Does there always exist a function $ f $ for which $ Y - f ( X ) $ and $ X $ are independent?
I tried to prove the statement, but I couldn't do it.
If the statement is false, there must exist random variables $ X $ and $ Y $ such that for any function $ f $, $ Y - f ( X ) $ and $ X $ are not independent.
But I also couldn't find such a pair of random variables $ X $ and $ Y $.
I would appreciate any advise or hint!
On
Let $\Omega = \{a,b,c\}$ be a probability space with three outcomes, each having probability $1/3$. Let $X = 1_{\{a\}}$ and $Y = 1_{\{b\}}$. You can check that if $A,B$ are independent events in this space, then one of them must have probability 0 or 1; as a result, any random variable independent of $X$ must be constant. But $Y-f(X)$ can never be constant, as it will necessarily take different values at $b$ and $c$.

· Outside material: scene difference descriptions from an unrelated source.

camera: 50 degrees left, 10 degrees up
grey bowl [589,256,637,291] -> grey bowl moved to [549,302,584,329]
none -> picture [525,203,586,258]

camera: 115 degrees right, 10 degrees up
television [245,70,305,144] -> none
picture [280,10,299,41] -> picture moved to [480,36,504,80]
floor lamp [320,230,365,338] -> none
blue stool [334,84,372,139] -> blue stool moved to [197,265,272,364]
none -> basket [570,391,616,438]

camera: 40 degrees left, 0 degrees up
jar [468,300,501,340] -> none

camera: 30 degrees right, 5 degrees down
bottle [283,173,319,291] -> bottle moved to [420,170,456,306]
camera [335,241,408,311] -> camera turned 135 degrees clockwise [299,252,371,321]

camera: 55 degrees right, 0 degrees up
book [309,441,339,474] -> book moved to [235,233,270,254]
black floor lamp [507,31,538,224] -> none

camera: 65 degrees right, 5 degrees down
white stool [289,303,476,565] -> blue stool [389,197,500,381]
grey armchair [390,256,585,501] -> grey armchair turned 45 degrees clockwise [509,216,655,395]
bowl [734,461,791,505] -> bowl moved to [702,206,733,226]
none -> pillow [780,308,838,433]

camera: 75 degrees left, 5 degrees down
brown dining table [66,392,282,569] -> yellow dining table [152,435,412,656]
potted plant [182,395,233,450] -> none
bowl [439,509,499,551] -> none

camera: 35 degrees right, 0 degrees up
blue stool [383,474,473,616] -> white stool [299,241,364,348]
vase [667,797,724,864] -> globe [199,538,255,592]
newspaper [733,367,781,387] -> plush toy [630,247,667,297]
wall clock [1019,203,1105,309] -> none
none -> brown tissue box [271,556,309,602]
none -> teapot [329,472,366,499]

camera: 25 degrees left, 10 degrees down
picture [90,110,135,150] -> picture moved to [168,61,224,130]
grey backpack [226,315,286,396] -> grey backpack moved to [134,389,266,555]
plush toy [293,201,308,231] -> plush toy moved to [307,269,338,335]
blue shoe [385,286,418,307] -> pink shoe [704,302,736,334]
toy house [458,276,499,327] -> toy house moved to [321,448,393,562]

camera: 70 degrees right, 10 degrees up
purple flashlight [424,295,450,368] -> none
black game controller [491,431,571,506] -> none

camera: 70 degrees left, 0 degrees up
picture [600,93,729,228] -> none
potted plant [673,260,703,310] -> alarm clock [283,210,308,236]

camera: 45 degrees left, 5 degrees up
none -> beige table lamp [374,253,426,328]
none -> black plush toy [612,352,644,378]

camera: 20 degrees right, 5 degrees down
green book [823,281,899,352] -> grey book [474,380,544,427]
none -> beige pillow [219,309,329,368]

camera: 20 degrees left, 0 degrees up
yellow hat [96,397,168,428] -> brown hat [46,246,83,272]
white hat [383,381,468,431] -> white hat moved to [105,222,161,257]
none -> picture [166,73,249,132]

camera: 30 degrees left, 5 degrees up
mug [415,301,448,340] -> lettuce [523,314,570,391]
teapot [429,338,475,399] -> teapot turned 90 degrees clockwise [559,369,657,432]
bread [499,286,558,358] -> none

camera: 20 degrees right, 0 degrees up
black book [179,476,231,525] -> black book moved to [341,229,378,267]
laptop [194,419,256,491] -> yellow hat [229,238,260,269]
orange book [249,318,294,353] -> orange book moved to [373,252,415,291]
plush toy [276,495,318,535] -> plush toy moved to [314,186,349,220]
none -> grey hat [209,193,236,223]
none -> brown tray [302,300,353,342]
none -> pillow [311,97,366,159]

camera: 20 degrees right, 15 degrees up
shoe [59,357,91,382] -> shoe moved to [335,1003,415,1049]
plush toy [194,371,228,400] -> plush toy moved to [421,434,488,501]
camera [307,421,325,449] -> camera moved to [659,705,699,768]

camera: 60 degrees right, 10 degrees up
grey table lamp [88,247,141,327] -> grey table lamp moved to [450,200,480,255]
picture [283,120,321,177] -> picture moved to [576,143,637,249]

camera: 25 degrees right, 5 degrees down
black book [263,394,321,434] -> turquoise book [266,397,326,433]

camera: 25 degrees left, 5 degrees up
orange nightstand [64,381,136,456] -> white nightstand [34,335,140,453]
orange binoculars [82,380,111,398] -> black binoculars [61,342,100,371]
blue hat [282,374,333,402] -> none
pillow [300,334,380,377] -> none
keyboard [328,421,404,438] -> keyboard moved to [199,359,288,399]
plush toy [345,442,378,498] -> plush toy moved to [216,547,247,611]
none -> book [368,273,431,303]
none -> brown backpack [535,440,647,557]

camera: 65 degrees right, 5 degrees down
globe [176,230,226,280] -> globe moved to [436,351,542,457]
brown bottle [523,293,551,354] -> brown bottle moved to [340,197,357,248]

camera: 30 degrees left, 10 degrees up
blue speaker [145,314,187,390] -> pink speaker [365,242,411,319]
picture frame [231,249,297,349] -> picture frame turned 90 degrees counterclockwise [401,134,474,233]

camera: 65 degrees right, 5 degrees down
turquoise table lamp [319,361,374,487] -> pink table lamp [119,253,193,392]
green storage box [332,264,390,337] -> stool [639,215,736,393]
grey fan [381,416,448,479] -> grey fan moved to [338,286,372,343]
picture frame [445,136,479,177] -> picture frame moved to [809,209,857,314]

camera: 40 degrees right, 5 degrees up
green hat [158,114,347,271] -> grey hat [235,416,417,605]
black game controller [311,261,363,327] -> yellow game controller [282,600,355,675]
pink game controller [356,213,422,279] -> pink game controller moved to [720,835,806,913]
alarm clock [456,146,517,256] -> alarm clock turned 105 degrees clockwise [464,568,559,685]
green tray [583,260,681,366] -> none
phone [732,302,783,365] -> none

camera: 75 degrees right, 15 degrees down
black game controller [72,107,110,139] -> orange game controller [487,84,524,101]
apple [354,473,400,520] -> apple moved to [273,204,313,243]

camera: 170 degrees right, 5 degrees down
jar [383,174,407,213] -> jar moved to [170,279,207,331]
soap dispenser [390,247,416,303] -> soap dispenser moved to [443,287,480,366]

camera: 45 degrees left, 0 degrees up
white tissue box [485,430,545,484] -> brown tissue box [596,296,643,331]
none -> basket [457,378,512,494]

No, but there does exist an $f(X)$ such that they are uncorrelated.
Two variables $X$ and $Y$ are independent if the probability distribution of $Y|X$ does not depend on $X$. Consider $Y|X \sim N(0, X^{2})$, then $Y-f(X)|X \sim N(-f(X), X^{2})$ which still depends on $X$ for any function $f$.
If we define $E[f(X)]$ so that $Cov(f(X), X) = Cov(Y,X)$, then $Cov(Y-f(X), X) = 0$. For example, let $f(X) = \frac{Cov(Y,X)}{Var(X)} X$ be linear.